By Tobias Harris -- Oct 28
The debate in Japan's House of Representatives over raising the consumption tax resulted in a new rift in the ruling Democratic Party of Japan (DPJ) when Ichiro Ozawa took more than 49 followers out of the party in July and formed the new People's Life First party. The rift was followed by the rise of the Japan Restoration Association led by Osaka's mayor, Toru Hashimoto, and the consolidation of the neoliberal Your Party as challengers to Japan's two major parties, suggesting that Japanese politics may be on the brink of a new party realignment.
Observers should not place too much significance on changes to the parties - over the past 20 years Japanese parties have formed, splintered, dissolved and merged frequently.

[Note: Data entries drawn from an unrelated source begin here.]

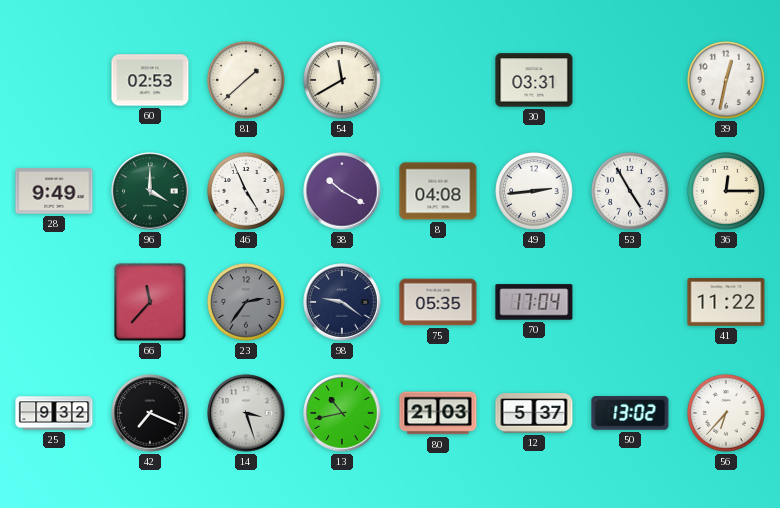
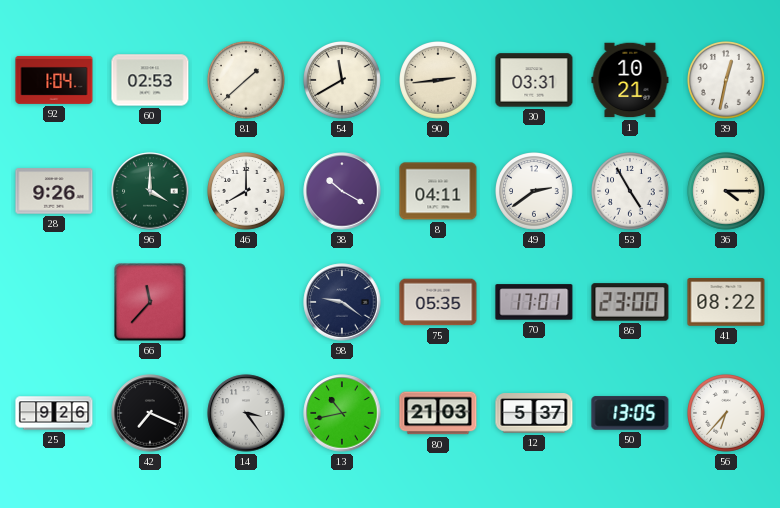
92: none -> 1:04
90: none -> 2:44
1: none -> 10:21
28: 9:49 -> 9:26
46: 4:56 -> 8:00
8: 04:08 -> 04:11
49: 2:44 -> 2:39
36: 12:15 -> 4:15
23: 2:36 -> none
70: 17:04 -> 17:01
86: none -> 23:00
41: 11:22 -> 08:22
25: 9:32 -> 9:26
14: 3:27 -> 3:24
50: 13:02 -> 13:05
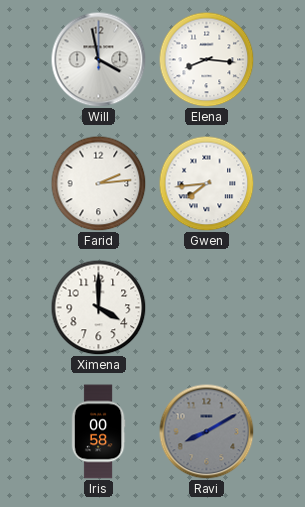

Japan, however, may be in the midst of a wider-reaching political transformation that extends beyond the party system.
In 2012 Tokyo has seen the biggest demonstrations in Japan in more than 50 years, as tens of thousands of protesters have repeatedly converged on the prime minister's residence to protest against Prime Minister Yoshihiko Noda's decision to restart the nuclear reactors that were shut down after the 3/11 disaster. The anti-nuclear protests come on the heels of smaller-scale protests in late 2011 and early 2012 against the Noda cabinet's intention to join the Trans-Pacific Partnership talks. These protests, together with reports of growing participation in political 'training' academies sponsored by reformist politicians, including Hashimoto, suggest that a public long dissatisfied with its political leaders is increasingly inclined to take politics into its own hands. Whether out of disappointment of the DPJ's performance or dismay at the persistence of structural corruption in the Japanese state, public distrust may have reached a tipping point.
Although the Tokyo protests inspired comparisons to the Arab Spring and Hashimoto's rise to the Meiji Restoration, it is too early to tell where the tumult will lead. Typical of a mature democracy, Japan's political, electoral and administrative institutions serve as considerable barriers to political outsiders seeking entry.